Ah! Ah! Ah!
Ecoa a Sonora gargalhada em meio as flâmulas farfalhantes, entre os
tecidos multicolores que desfilam sobre as sombrias janelas da alma
escancaradas para o mundo, permitindo que se lhes vislumbre etéreos fragmentos
por entre os borrifos opalescentes que deslizam até culminar no salgado gosto
do riso.
Repicam os sinos da Matriz uma hora
qualquer, que as horas não importam, importante é que toquem de hora em hora
avisando que já são horas.
- Bom dia, senhor! Em que posso ajuda-lo?
– diz o sorriso da vendedora, amplo, cordial. O sorriso é o convite, a deixa
que alguém esperava para entrar na alma da vendedora; ora, a alma de uma
vendedora tem que oferecer flores, sóis, mar e promessas infinitas da
possibilidade que há em se ver um arco-íris quando a chuva cair.
Lá fora a chuva constante e miúda
insiste em derramar-se, mas para quem visita a vendedora é sempre sol. O riso
do cliente vai embrulhado nas suas mãos, pedaços de felicidade que por sorte
ele pôde comprar.
O sorriso da vendedora se desfaz por
dentro quando o cliente vai embora, pois é importante que jamais se desfaça do
rosto para o caso de ser pega de surpresa e alguém esperar um convite para
entrar.
Quando a vendedora pendura sua alma
no canto escuro do vestiário, são horas de cerrar as portas.
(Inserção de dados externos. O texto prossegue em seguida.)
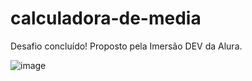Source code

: # calculadora-de-media

Desafio concluído! Proposto pela Imersão DEV da Alura. 

![image](https://user-images.githubusercontent.com/38231334/134718827-3c60cb99-4884-4d55-8bca-7fb1ba9a1aa8.png)
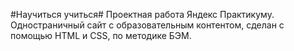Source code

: #Научиться учиться#
Проектная работа Яндекс Практикуму.
Одностраничный сайт с образовательным контентом, сделан с помощью HTML и CSS, по методике БЭМ.
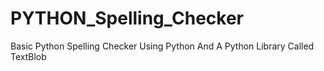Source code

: # PYTHON_Spelling_Checker
Basic Python Spelling Checker Using Python And  A Python Library Called TextBlob
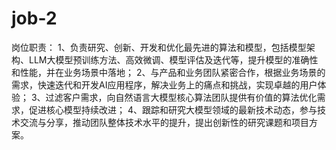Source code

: # job-2
岗位职责： 1、负责研究、创新、开发和优化最先进的算法和模型，包括模型架构、LLM大模型预训练方法、高效微调、模型评估及迭代等，提升模型的准确性和性能，并在业务场景中落地； 2、与产品和业务团队紧密合作，根据业务场景的需求，快速迭代和开发AI应用程序，解决业务上的痛点和挑战，实现卓越的用户体验； 3、过滤客户需求，向自然语言大模型核心算法团队提供有价值的算法优化需求，促进核心模型持续改进； 4、跟踪和研究大模型领域的最新技术动态，参与技术交流与分享，推动团队整体技术水平的提升，提出创新性的研究课题和项目方案。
Trôpega ela caminha para encontrar
sua casa. No rosto, o sorriso continua encantador, pois mesmo desprovida de
alma carrega consigo o sorriso que é a chave para abrir as portas do vestiário
para que novamente se transvista de vendedora.
Sorrindo sempre ela chega, é preciso
rir para os amigos da outra em que ela se veste agora, é preciso rir para os
pais, para o filho, para Deus quando de joelhos lhe rende graças por tanto
riso.
Ah! Ah! Ah! Parece dizer o incômodo despertar do
relógio, entorpecida ainda da noite sem sonhos ela desperta e sorri, porque
chove e dentro do seu armário, no vestiário sombrio há uma capa que a protegerá
do frio que vem de dentro dela.
Nada se paga por ele, mas ela o dá
passivamente. O objeto vendido vale mais que o sorriso que veio das entranhas,
sem o qual não haveria o milagre do lucro: a venda.